Et Berne, dans tout ceci? Il y a deux ans, le Conseil fédéral établissait le seuil de tolérance du fameux dioxyde de soufre (S02) à 100 microgrammes par mètre cube d'air. Depuis lors, cette limite est régulièrement maltraitée dans toutes les villes du pays. Compte tenu de la gravité de la situation, on pouvait s'attendre à une vigoureuse réaction gouvernementale.

Las! En guise de réaction, Berne vient d'édicter des "recommandations" à l'intention des cantons. Pour le S02, le seuil d'alerte est désormais porté à 200 micro–grammes par mètre cube. Au-delà, les cantons sont invités à prendre des mesures de limitation de chauffage et de trafic motorisé. Si, malgré tout, le seuil des 350 micro–grammes était franchi, il faudrait alors accroître ces restrictions. Et ensuite? A quand la distribution des masques à gaz à la population?
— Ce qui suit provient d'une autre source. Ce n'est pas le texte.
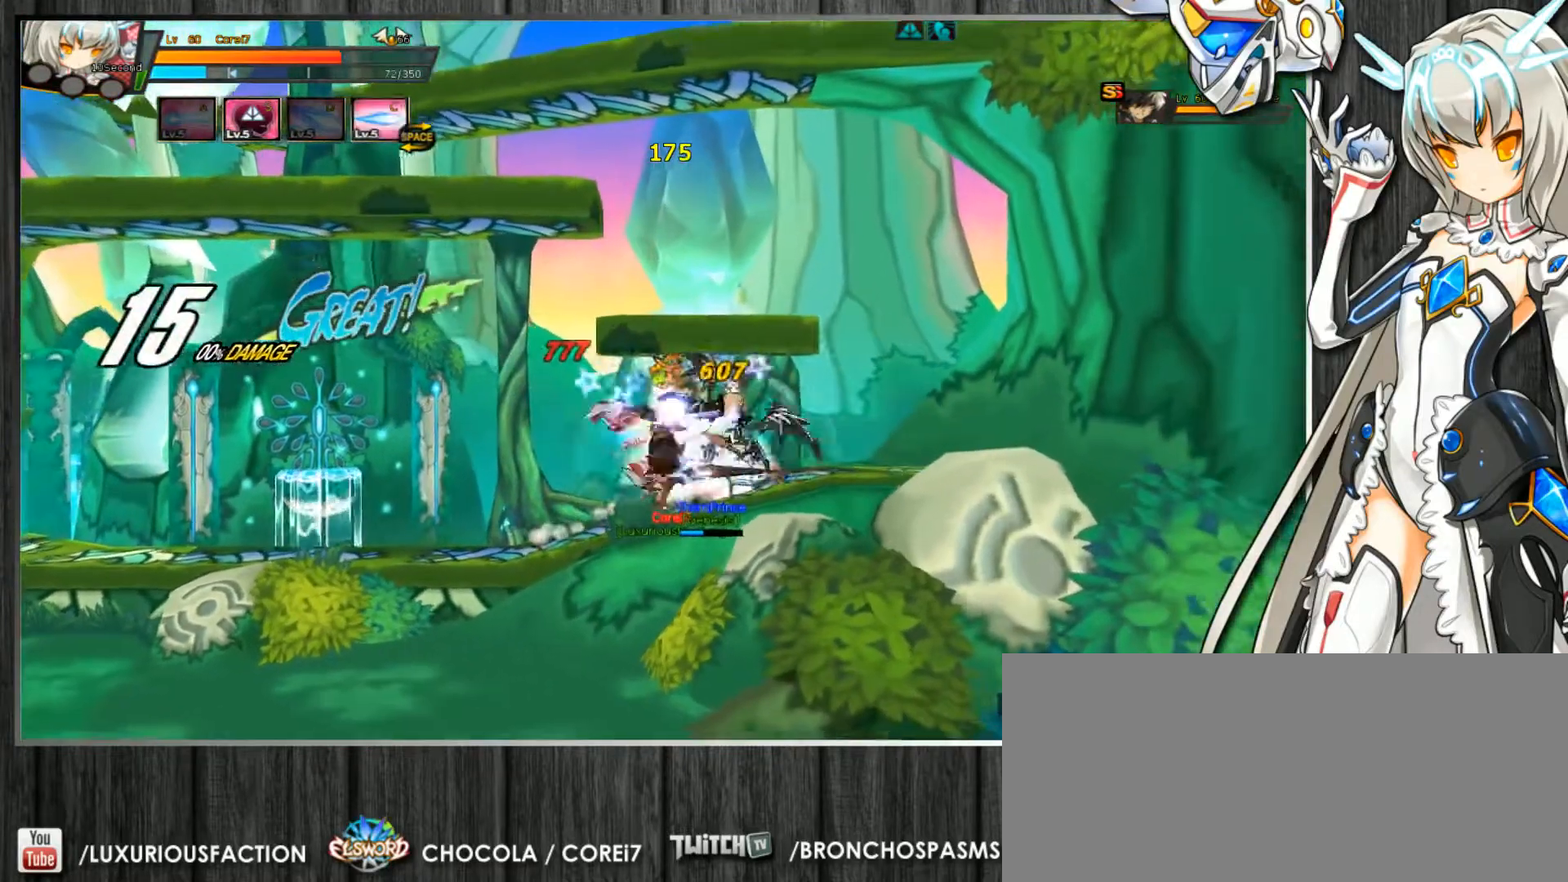
{"keys": ["c", "right", "z"], "events": [[500, "z", "down"]]}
Car il n'y a pas que le S02. Le "Bulletin des médecins suisses" rappelle le rôle tout aussi pernicieux des oxydes d'azote (NOx) et des hydrocarbures (HC), dérivés de la combustion du pétrole également. Et les chiffres sont effrayants: en 1950, les émissions de NOx s'élevaient à 40 000 tonnes par an. Aujourd'hui, elles se situent vers 300 000 tonnes. Quant aux hydrocarbures, ils ont passé de 90 000 tonnes en 1950 à près de 400 000 tonnes en 1987.

En regard de ces chiffres, les timides recommandations des pouvoirs publics paraissent bien dérisoires. Nous consommons chaque année en Suisse près de 13 millions de tonnes de produits pétroliers. C'est là que réside la source essentielle de cette pollution qui détériore la santé des arbres et des hommes.
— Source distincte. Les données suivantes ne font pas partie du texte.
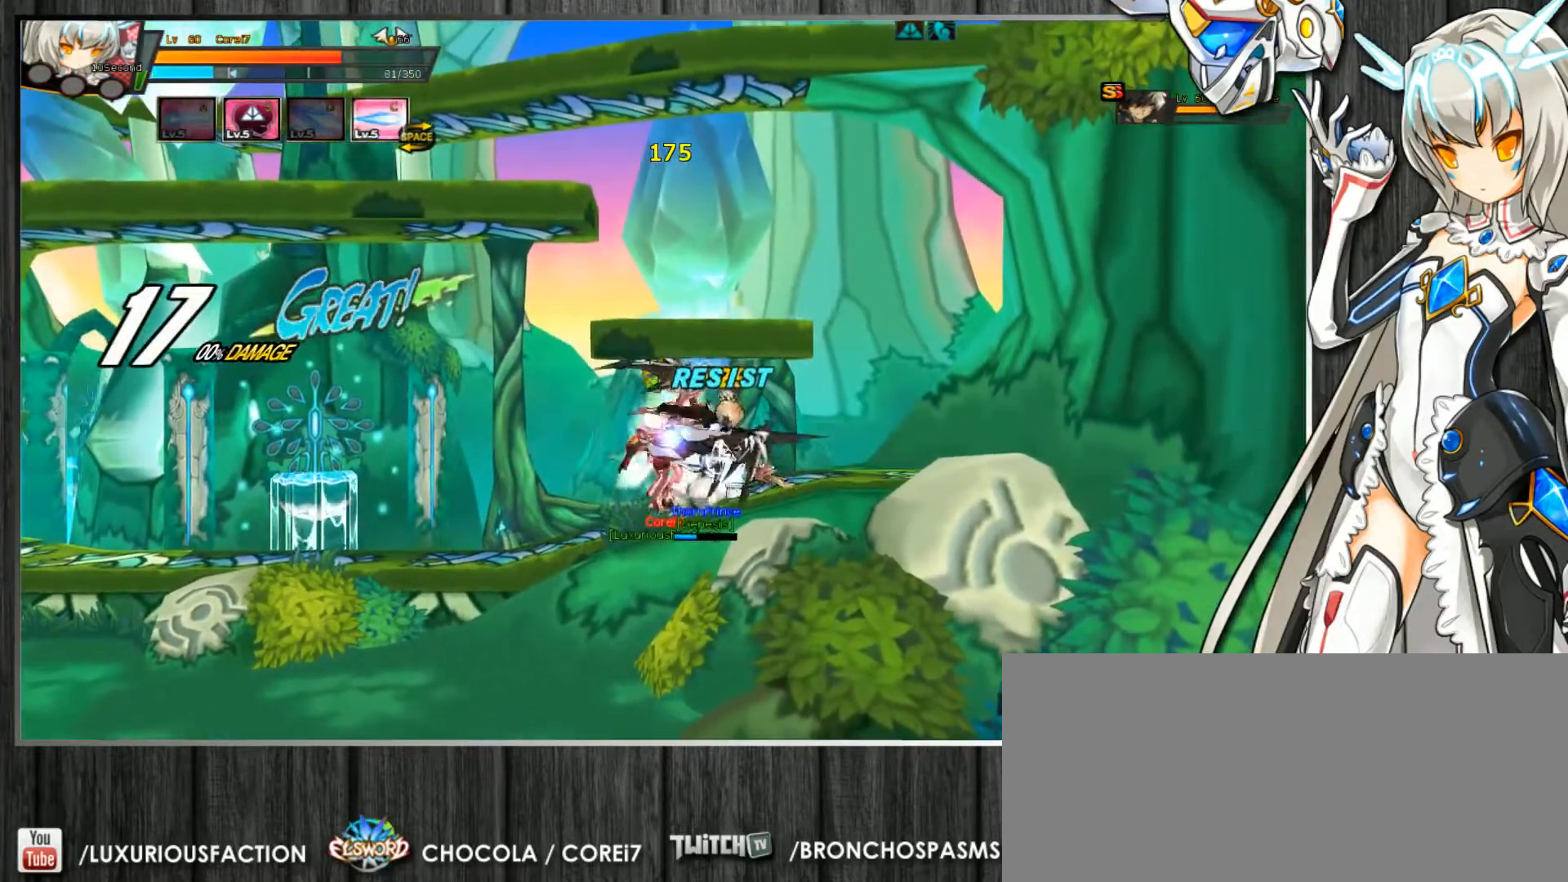
{"keys": ["c", "right"], "events": [[100, "z", "up"], [167, "c", "up"], [200, "c", "down"], [300, "c", "up"], [333, "c", "down"]]}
Le jour où les pouvoirs publics décideront de s'attaquer sérieusement à ce mal, ils devront parler un langage clair, et nous dire à peu près ceci: la pollution provient de nos chauffages à mazout et de nos voitures à essence. Le seul moyen de rétablir durablement la pureté de l'air consiste donc à nous chauffer à l'électricité et à remplacer une part importante du parc automobile par des véhicules électriques.

C'est aussi simple que cela. Le fait que personne, à Berne et dans les cantons, n'ose tenir ce discours de la vérité, en dit long sur la crainte paralysante qu'inspire à nos autorités l'écologisme militant tout entier engagé dans son combat obsessionnel contre l'électricité hydraulique et nucléaire dans notre pays.